# Arbeitsauftrag:
Benennen Sie in sämtlichen folgenden Zeilen „scientific name“ in „species name“ um und geben Sie die Zeilen sonst unverändert wieder. Die Bildzeilen entfallen in der Ausgabe.

# Bereitgestellte Zeilen:
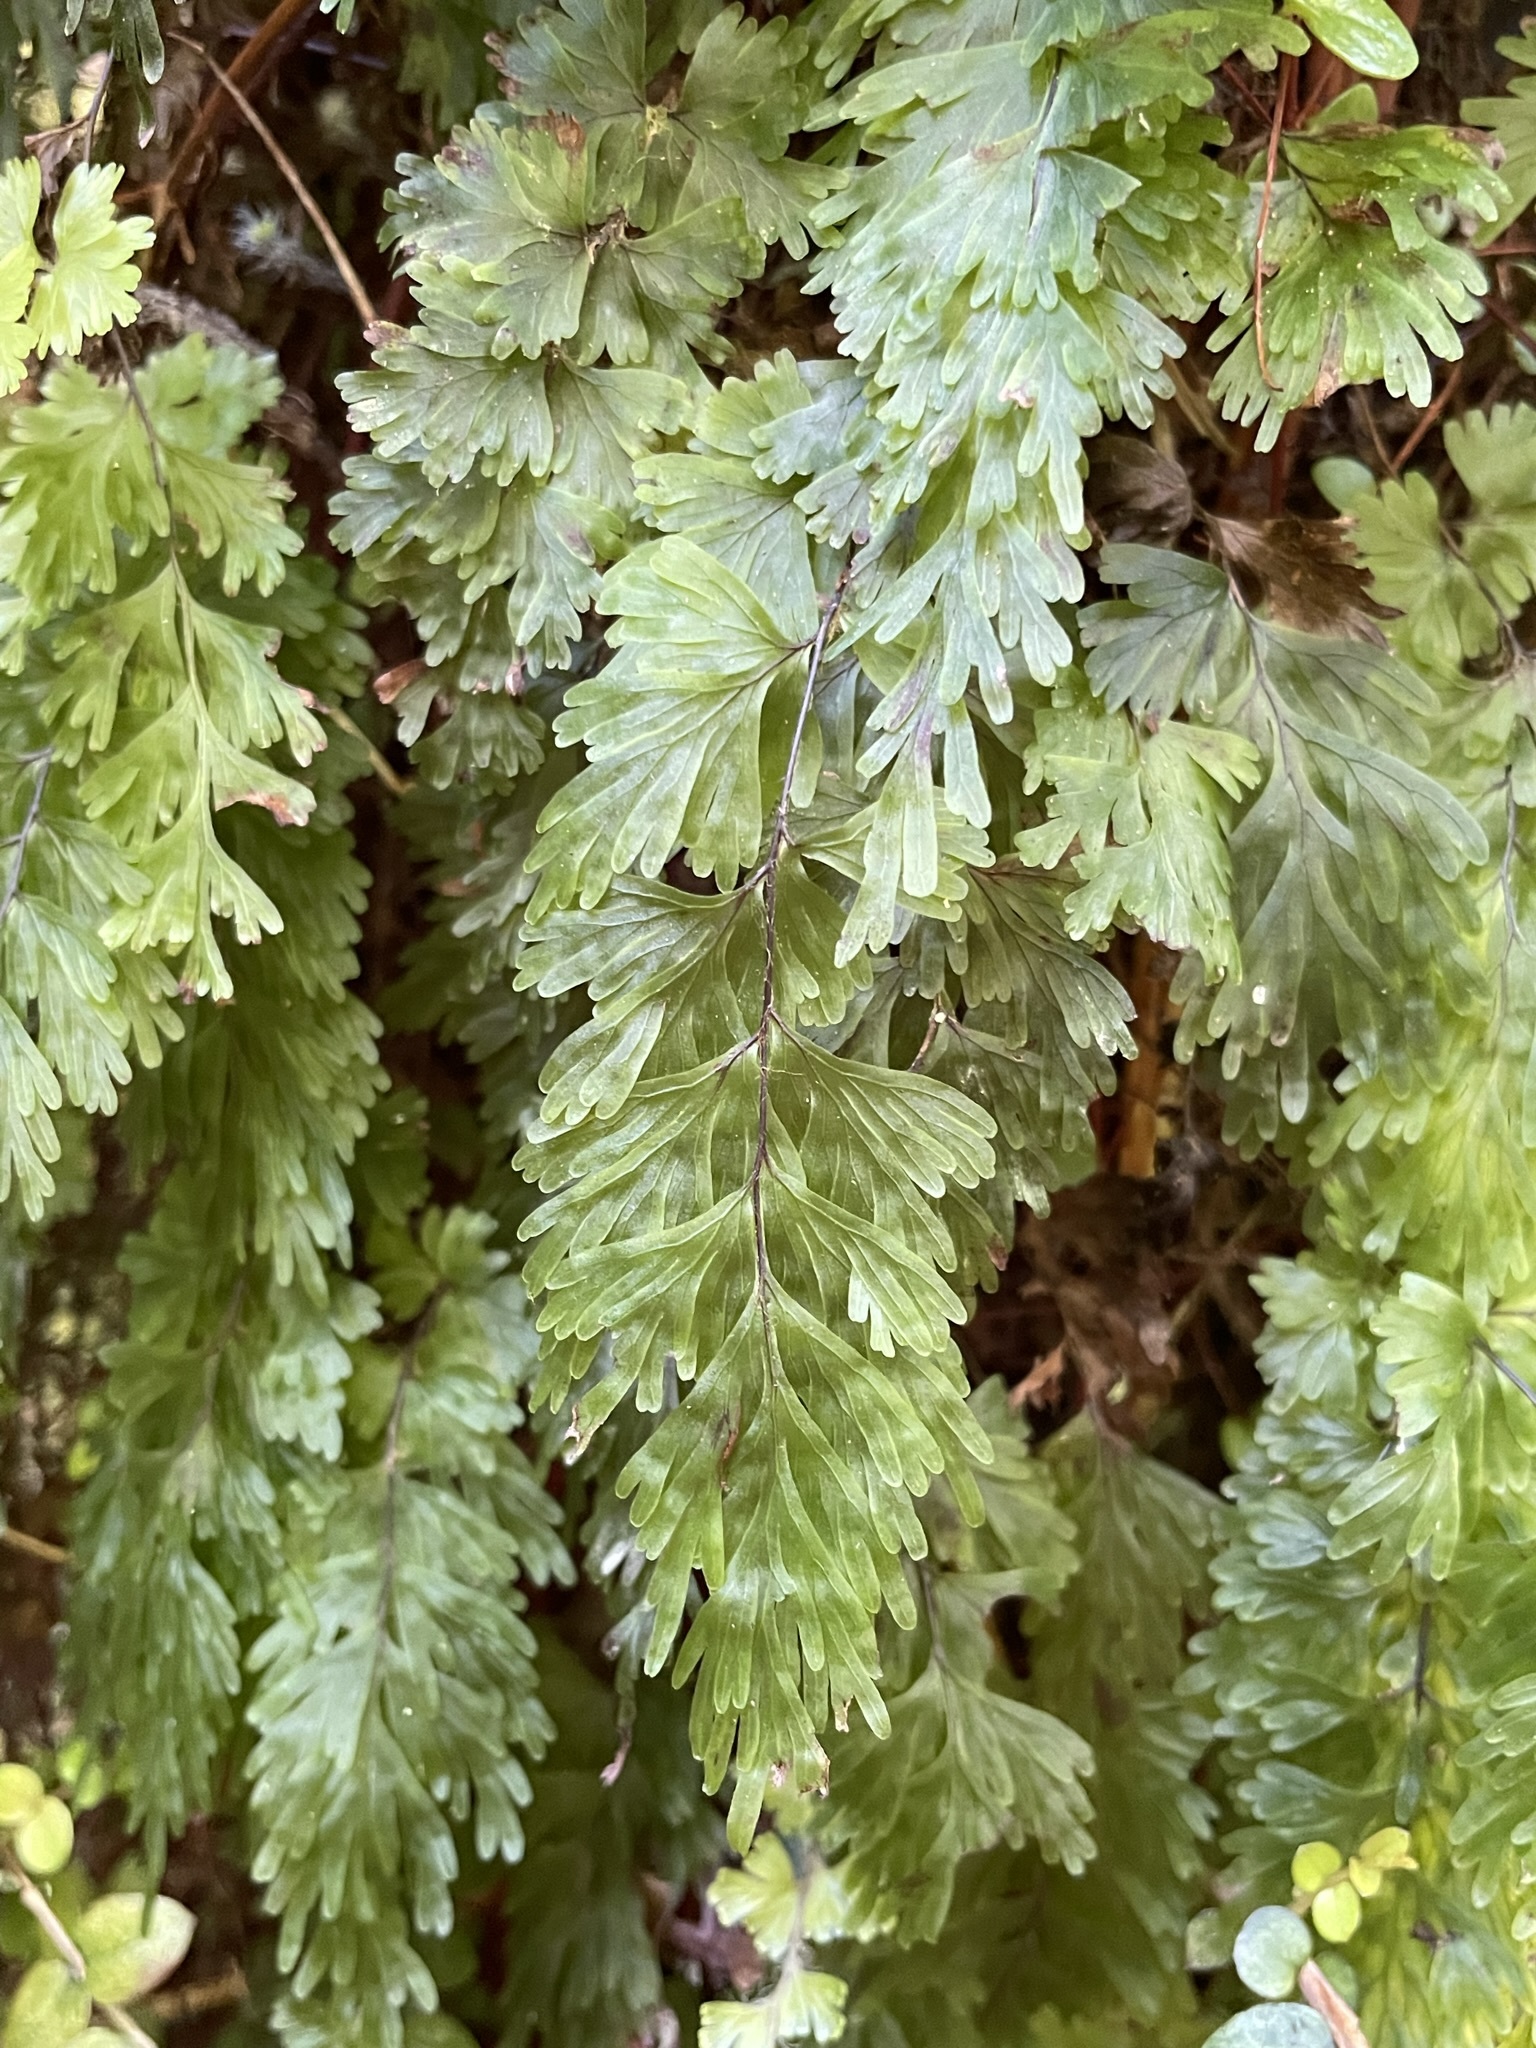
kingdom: Plantae
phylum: Tracheophyta
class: Polypodiopsida
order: Hymenophyllales
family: Hymenophyllaceae
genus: Hymenophyllum
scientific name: Hymenophyllum flabellatum
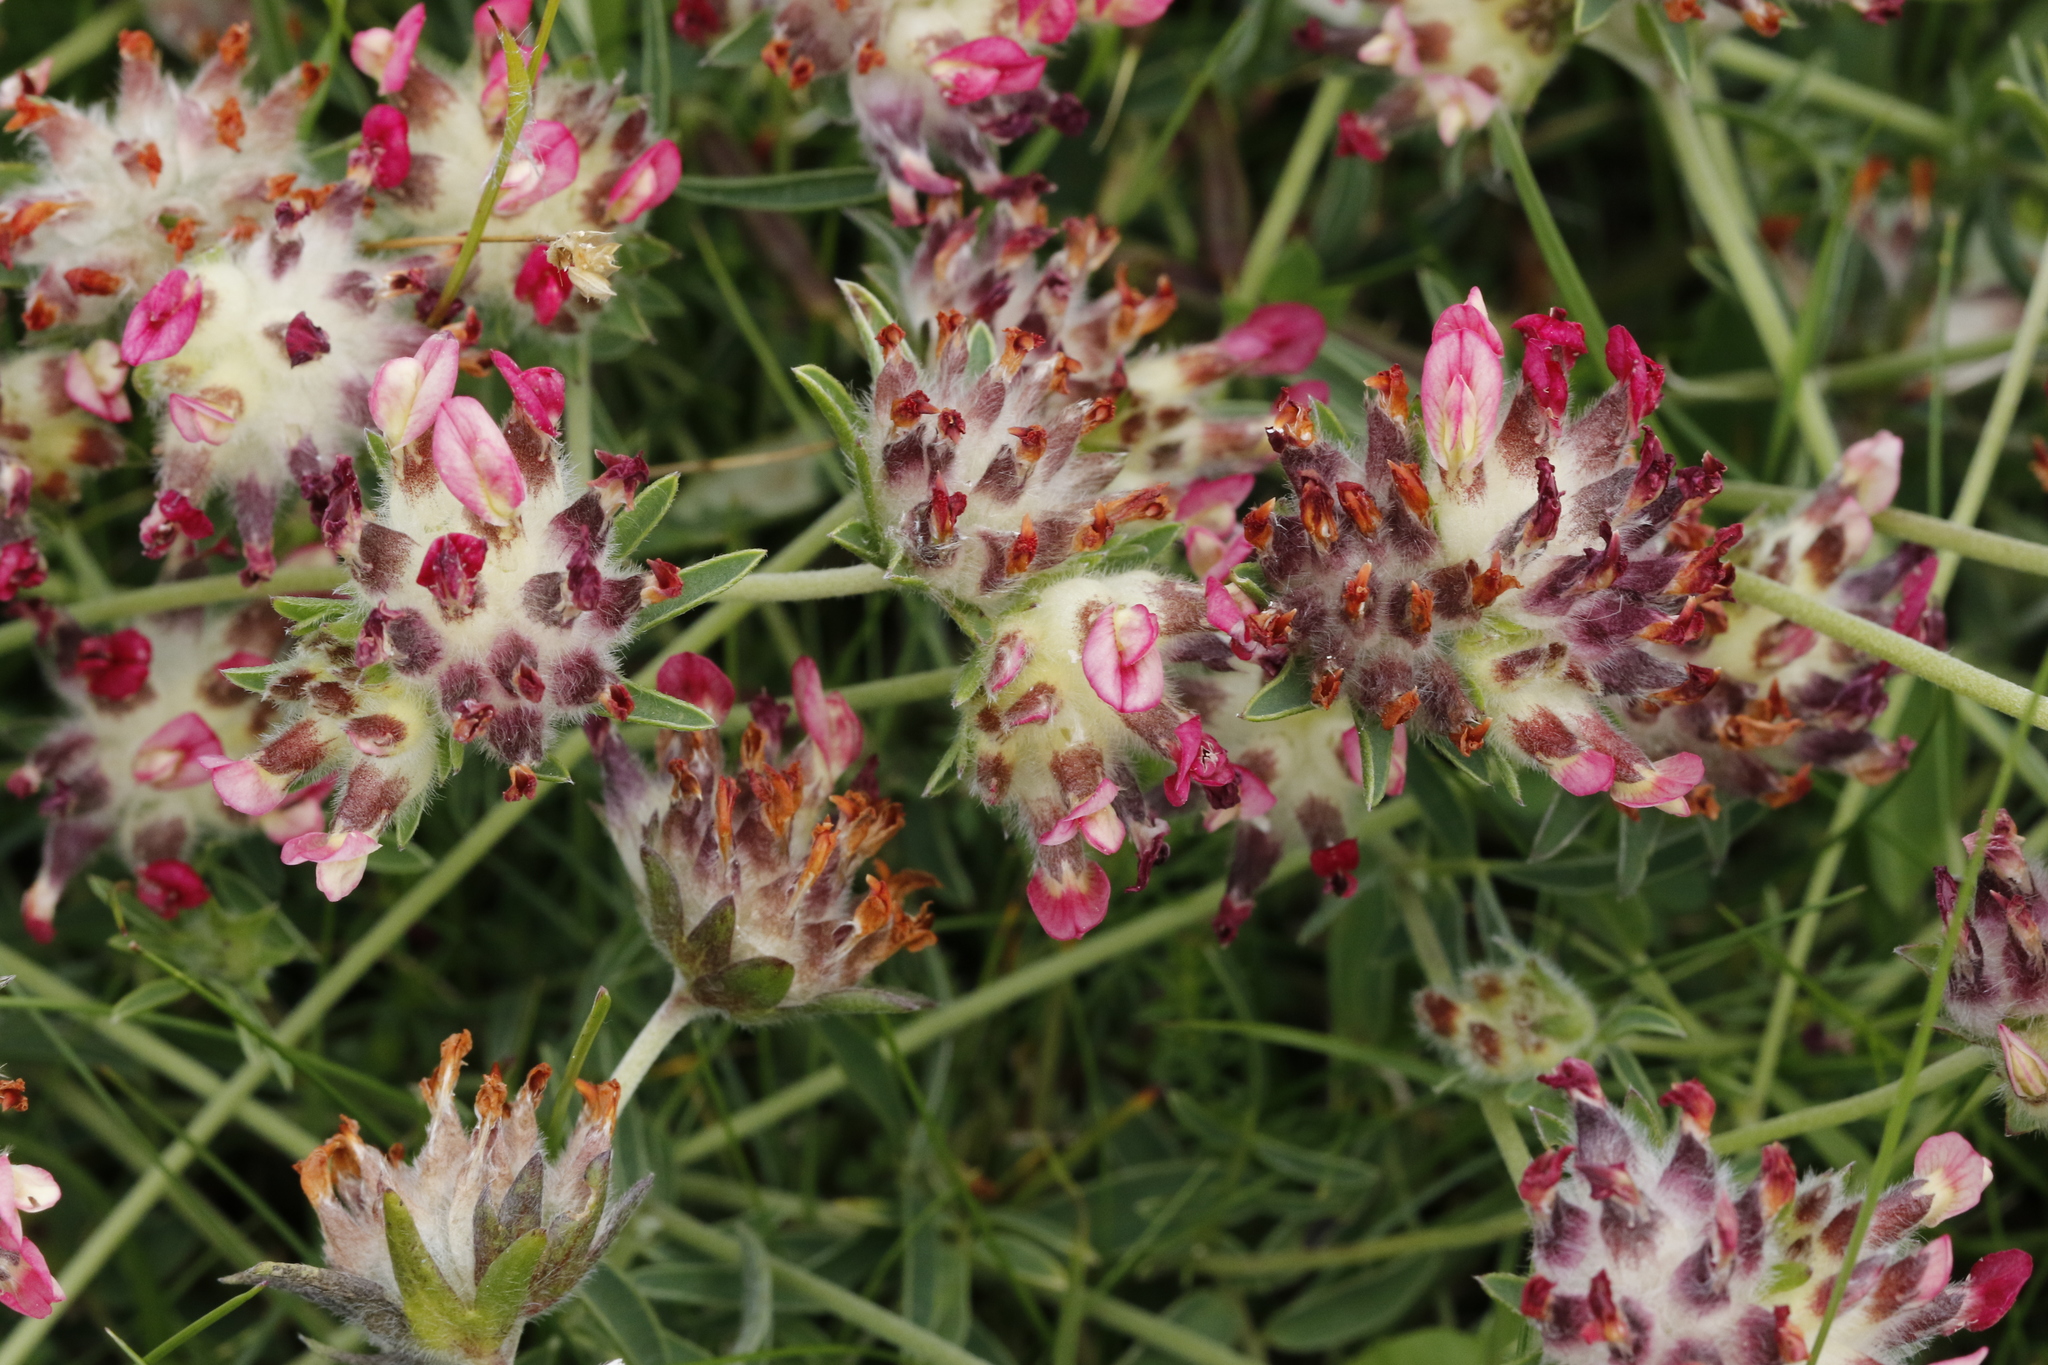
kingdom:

# Lösung:
kingdom: Plantae
phylum: Tracheophyta
class: Polypodiopsida
order: Hymenophyllales
family: Hymenophyllaceae
genus: Hymenophyllum
species name: Hymenophyllum flabellatum
kingdom:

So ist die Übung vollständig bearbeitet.